### Problem description
The lines to print run from the top of the material below to the line with "green truck 27.39", inclusive; please copy them exactly, without pictures.

### Source records
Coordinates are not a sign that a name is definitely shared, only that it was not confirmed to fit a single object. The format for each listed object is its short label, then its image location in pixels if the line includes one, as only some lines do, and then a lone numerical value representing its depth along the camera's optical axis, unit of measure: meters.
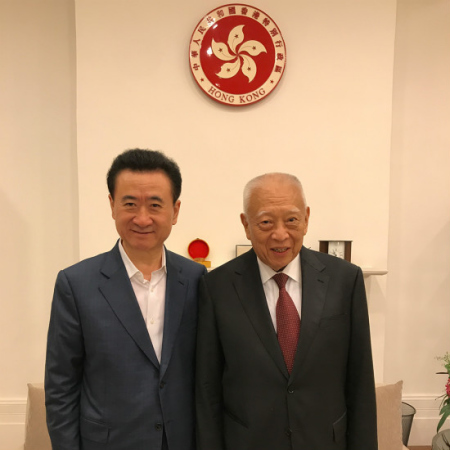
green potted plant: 2.16
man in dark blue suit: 1.37
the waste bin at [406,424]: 2.81
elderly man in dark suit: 1.35
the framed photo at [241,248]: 2.73
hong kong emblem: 2.70
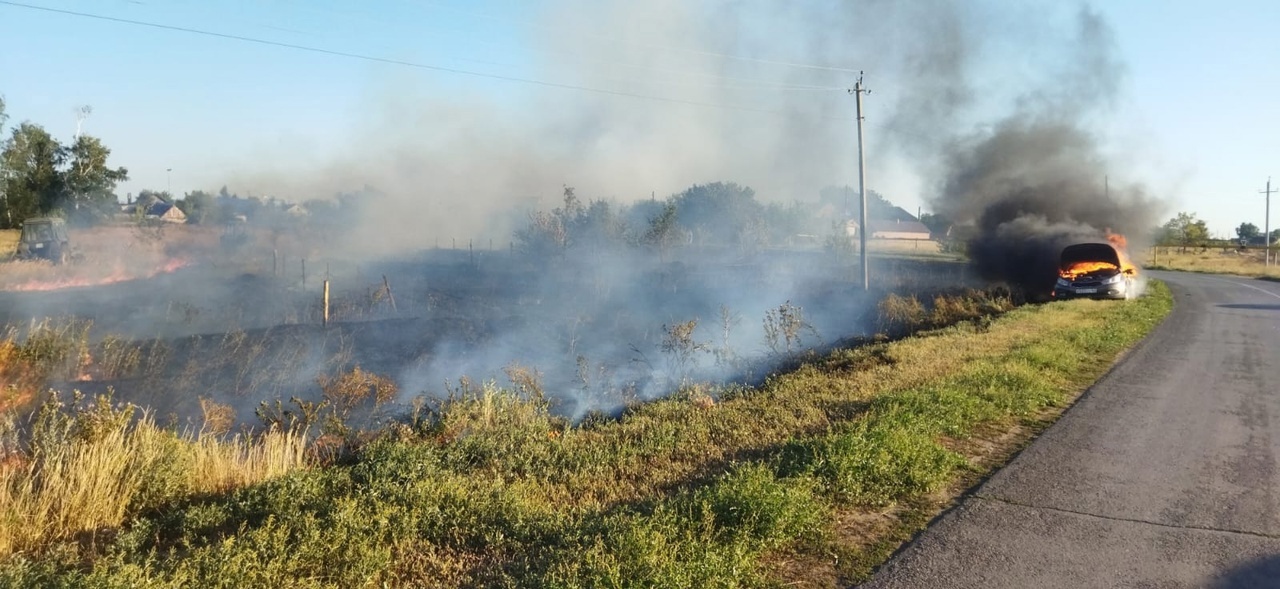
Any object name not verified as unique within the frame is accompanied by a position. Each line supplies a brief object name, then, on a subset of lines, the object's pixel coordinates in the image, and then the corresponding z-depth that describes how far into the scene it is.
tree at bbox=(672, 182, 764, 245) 41.50
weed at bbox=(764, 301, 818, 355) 13.23
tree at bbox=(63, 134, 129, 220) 39.53
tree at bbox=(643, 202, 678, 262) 32.12
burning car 20.27
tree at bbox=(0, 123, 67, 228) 37.28
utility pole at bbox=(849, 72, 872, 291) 22.73
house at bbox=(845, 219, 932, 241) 77.50
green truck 27.39
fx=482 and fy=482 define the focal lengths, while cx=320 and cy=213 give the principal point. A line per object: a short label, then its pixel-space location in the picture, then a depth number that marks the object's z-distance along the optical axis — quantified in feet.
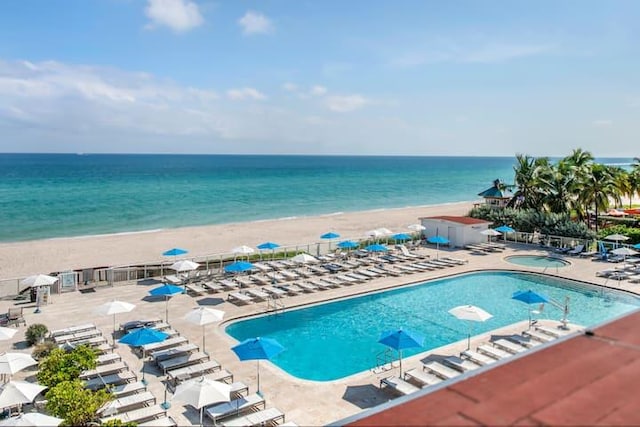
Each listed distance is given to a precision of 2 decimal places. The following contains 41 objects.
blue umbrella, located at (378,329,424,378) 40.70
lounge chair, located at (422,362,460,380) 40.27
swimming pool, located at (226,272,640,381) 49.26
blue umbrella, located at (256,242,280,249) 84.69
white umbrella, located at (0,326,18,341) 44.16
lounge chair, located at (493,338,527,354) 45.74
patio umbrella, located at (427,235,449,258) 90.84
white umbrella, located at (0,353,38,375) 37.09
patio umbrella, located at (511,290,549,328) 52.90
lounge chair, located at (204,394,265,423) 34.76
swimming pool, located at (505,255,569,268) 86.22
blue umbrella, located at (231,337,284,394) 38.11
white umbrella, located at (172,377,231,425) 32.30
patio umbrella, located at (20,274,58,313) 60.44
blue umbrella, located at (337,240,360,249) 91.20
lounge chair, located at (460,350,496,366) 42.68
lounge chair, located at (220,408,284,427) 33.19
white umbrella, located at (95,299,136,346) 50.04
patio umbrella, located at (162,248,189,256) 79.56
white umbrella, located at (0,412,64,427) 28.42
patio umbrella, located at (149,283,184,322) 58.08
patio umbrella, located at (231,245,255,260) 78.43
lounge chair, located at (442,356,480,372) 42.04
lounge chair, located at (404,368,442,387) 39.04
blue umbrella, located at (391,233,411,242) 98.17
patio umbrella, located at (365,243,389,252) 85.30
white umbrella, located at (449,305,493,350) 46.75
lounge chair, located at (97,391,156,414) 34.73
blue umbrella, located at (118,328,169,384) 41.72
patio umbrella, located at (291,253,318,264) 76.89
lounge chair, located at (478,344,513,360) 44.04
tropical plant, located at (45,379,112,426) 30.48
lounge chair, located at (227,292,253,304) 64.84
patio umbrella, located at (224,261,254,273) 69.72
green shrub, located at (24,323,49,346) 49.60
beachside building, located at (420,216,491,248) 101.55
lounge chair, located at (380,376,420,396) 37.83
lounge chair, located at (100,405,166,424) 33.50
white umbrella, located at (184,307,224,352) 46.80
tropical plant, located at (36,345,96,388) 36.11
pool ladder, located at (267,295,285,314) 62.38
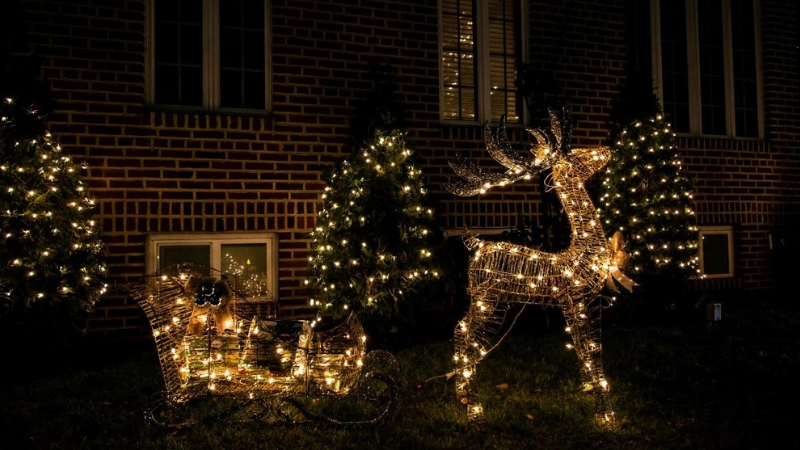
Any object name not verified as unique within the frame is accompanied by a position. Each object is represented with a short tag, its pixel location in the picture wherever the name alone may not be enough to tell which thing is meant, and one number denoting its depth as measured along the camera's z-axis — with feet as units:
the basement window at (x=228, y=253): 20.54
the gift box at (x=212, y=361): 12.71
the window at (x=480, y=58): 25.08
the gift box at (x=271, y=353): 12.71
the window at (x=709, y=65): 28.84
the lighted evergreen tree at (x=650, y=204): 23.40
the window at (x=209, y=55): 21.11
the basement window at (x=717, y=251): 28.43
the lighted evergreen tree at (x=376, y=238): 19.06
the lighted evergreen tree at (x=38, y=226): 16.15
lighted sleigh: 12.76
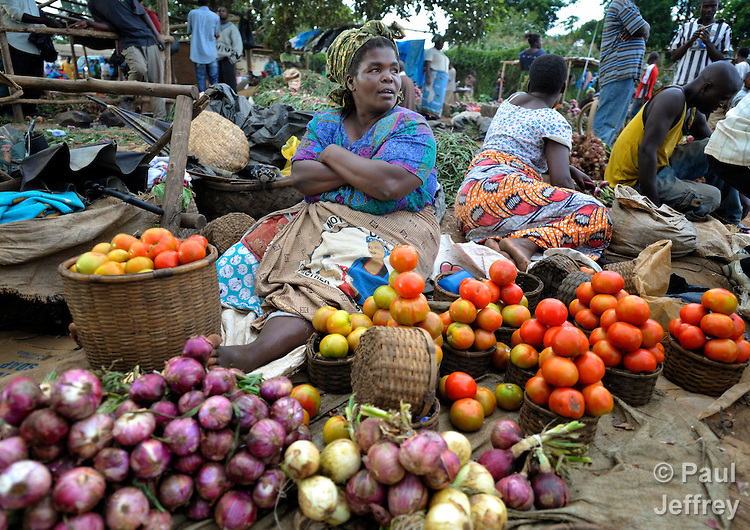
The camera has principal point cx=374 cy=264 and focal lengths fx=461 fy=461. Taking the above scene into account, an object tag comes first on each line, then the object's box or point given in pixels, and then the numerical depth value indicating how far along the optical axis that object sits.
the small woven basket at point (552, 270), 3.01
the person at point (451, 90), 15.32
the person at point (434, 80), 11.34
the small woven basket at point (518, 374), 2.13
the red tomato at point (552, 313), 1.98
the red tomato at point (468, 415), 1.94
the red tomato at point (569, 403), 1.71
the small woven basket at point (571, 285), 2.66
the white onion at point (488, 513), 1.31
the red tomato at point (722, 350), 2.19
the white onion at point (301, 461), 1.41
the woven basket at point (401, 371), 1.63
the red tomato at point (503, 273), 2.39
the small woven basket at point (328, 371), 2.20
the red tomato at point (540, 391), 1.82
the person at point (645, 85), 8.80
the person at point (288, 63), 15.35
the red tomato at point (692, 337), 2.27
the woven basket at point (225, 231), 3.56
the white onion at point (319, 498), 1.36
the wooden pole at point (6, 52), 7.17
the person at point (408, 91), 6.36
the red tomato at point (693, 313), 2.29
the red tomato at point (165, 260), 2.05
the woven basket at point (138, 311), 1.95
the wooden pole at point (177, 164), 2.98
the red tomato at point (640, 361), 2.01
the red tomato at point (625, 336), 1.96
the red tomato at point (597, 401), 1.71
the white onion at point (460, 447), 1.49
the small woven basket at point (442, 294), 2.71
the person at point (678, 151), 4.26
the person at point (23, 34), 7.38
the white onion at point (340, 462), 1.40
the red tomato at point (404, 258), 2.12
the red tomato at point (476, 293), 2.19
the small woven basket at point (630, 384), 2.06
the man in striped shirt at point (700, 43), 7.36
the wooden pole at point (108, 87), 2.89
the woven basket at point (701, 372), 2.25
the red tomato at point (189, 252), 2.11
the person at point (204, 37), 8.70
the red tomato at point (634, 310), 1.96
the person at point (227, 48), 9.68
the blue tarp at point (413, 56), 11.08
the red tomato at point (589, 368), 1.76
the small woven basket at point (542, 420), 1.76
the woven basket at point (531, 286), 2.79
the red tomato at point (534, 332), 2.06
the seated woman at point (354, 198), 2.63
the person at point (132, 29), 7.49
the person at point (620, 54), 6.67
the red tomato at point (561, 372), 1.73
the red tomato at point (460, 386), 2.01
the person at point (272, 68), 13.19
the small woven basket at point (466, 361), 2.22
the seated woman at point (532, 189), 3.85
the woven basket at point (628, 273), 2.79
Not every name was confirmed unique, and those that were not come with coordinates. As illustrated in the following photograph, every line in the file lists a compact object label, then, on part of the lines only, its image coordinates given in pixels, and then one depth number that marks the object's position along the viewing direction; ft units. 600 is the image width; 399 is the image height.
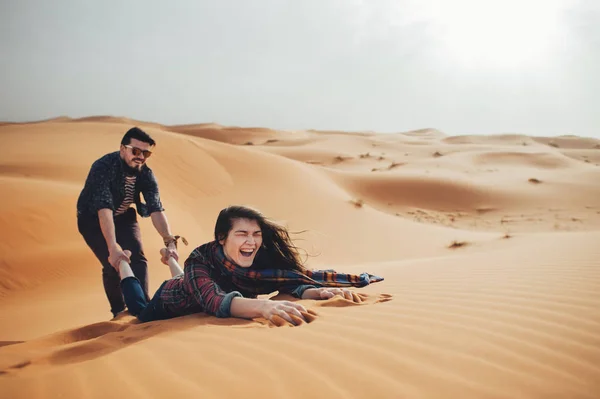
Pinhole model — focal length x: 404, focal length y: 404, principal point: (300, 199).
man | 12.08
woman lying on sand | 8.91
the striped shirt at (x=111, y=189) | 12.09
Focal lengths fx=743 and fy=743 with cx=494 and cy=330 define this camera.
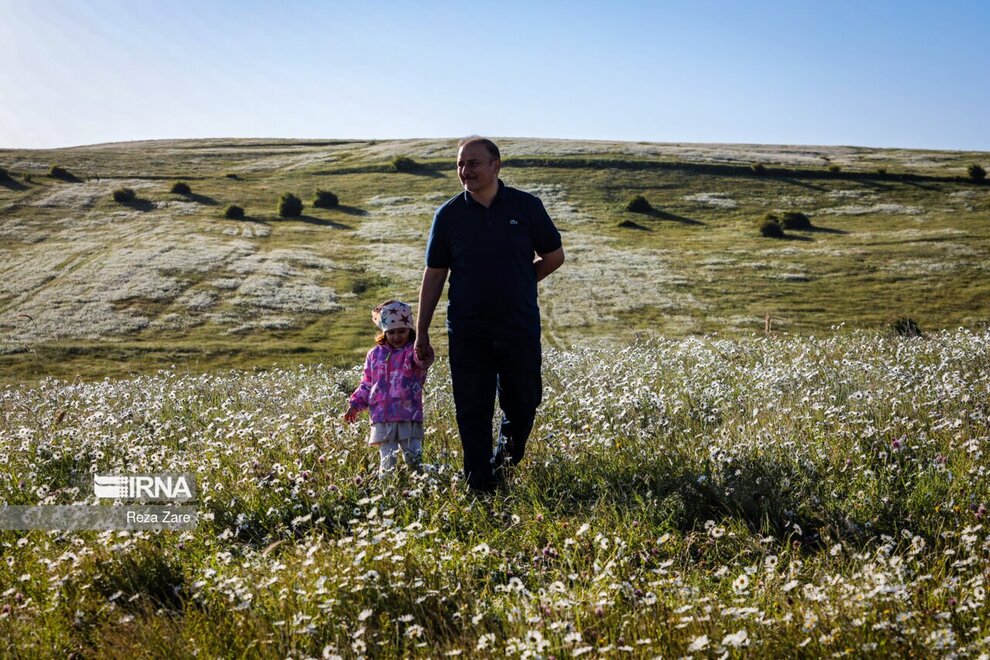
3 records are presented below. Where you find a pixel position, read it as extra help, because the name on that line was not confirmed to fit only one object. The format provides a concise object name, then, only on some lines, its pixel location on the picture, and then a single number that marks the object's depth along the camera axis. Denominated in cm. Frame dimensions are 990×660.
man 560
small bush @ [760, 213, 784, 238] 4084
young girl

### Exercise result
Coordinates are not a sign that a name is definitely shared, only that it was not confirmed to fit a single object. The format for each listed object is its short label, then its image location in pixels if the line includes one, as only some lines do, and then a lone numerical value representing its depth along the camera's optical axis, unit of measure: meters.
green potted plant: 2.16
man in dark blue suit: 1.37
the waste bin at [406,424]: 2.81
elderly man in dark suit: 1.35
the framed photo at [241,248]: 2.73
hong kong emblem: 2.70
Any object name not verified as unique within the frame is accompanied by a position. Each line supplies a brief object name, then, on a subset of lines, the object's pixel coordinates in the image, and then the corresponding z-depth that describes how far into the scene it is.
tree at bbox=(672, 182, 764, 245) 41.50
weed at bbox=(764, 301, 818, 355) 13.23
tree at bbox=(63, 134, 129, 220) 39.53
tree at bbox=(643, 202, 678, 262) 32.12
burning car 20.27
tree at bbox=(0, 123, 67, 228) 37.28
utility pole at bbox=(849, 72, 872, 291) 22.73
house at bbox=(845, 219, 932, 241) 77.50
green truck 27.39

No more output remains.